Task instructions:
All lines in the entries below that hold "processor" make up the answer.

(Saved entries)
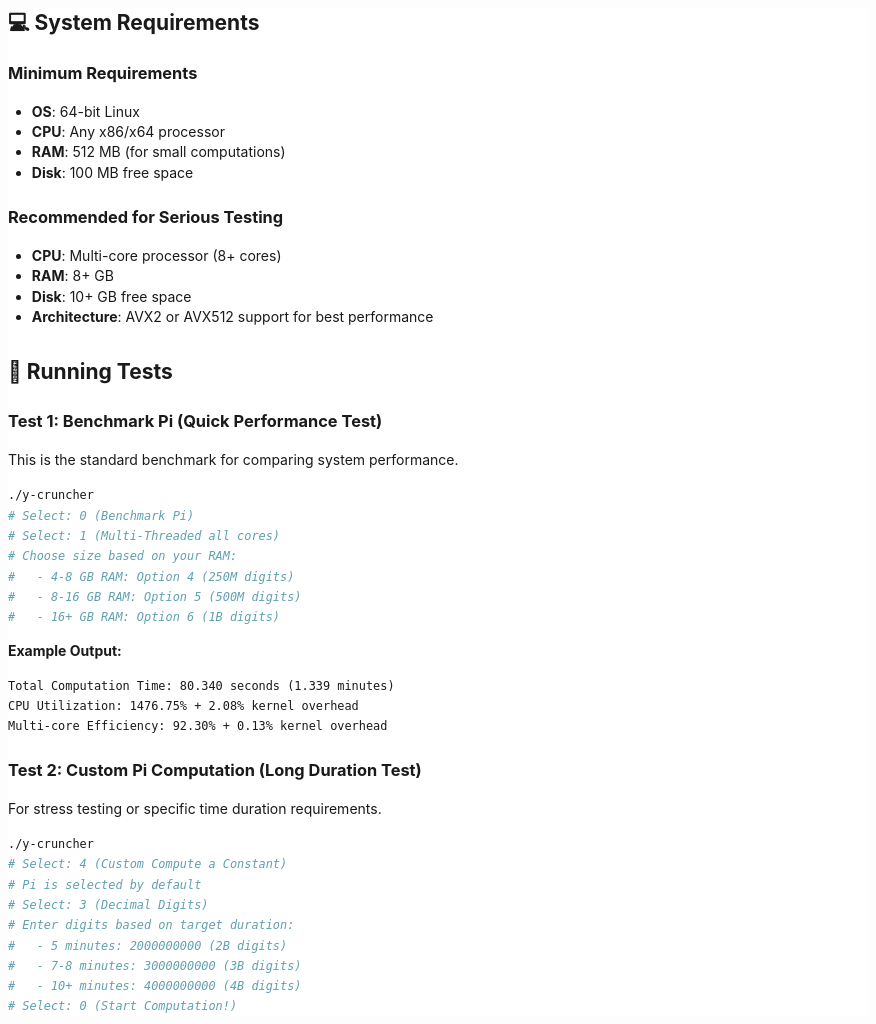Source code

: ## 💻 System Requirements

### Minimum Requirements
- **OS**: 64-bit Linux
- **CPU**: Any x86/x64 processor
- **RAM**: 512 MB (for small computations)
- **Disk**: 100 MB free space

### Recommended for Serious Testing
- **CPU**: Multi-core processor (8+ cores)
- **RAM**: 8+ GB
- **Disk**: 10+ GB free space
- **Architecture**: AVX2 or AVX512 support for best performance

## 🚀 Running Tests

### Test 1: Benchmark Pi (Quick Performance Test)

This is the standard benchmark for comparing system performance.

```bash
./y-cruncher
# Select: 0 (Benchmark Pi)
# Select: 1 (Multi-Threaded all cores)
# Choose size based on your RAM:
#   - 4-8 GB RAM: Option 4 (250M digits)
#   - 8-16 GB RAM: Option 5 (500M digits)
#   - 16+ GB RAM: Option 6 (1B digits)
```

**Example Output:**
```
Total Computation Time: 80.340 seconds (1.339 minutes)
CPU Utilization: 1476.75% + 2.08% kernel overhead
Multi-core Efficiency: 92.30% + 0.13% kernel overhead
```

### Test 2: Custom Pi Computation (Long Duration Test)

For stress testing or specific time duration requirements.

```bash
./y-cruncher
# Select: 4 (Custom Compute a Constant)
# Pi is selected by default
# Select: 3 (Decimal Digits)
# Enter digits based on target duration:
#   - 5 minutes: 2000000000 (2B digits)
#   - 7-8 minutes: 3000000000 (3B digits)
#   - 10+ minutes: 4000000000 (4B digits)
# Select: 0 (Start Computation!)
```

Solution:
- **CPU**: Any x86/x64 processor
- **CPU**: Multi-core processor (8+ cores)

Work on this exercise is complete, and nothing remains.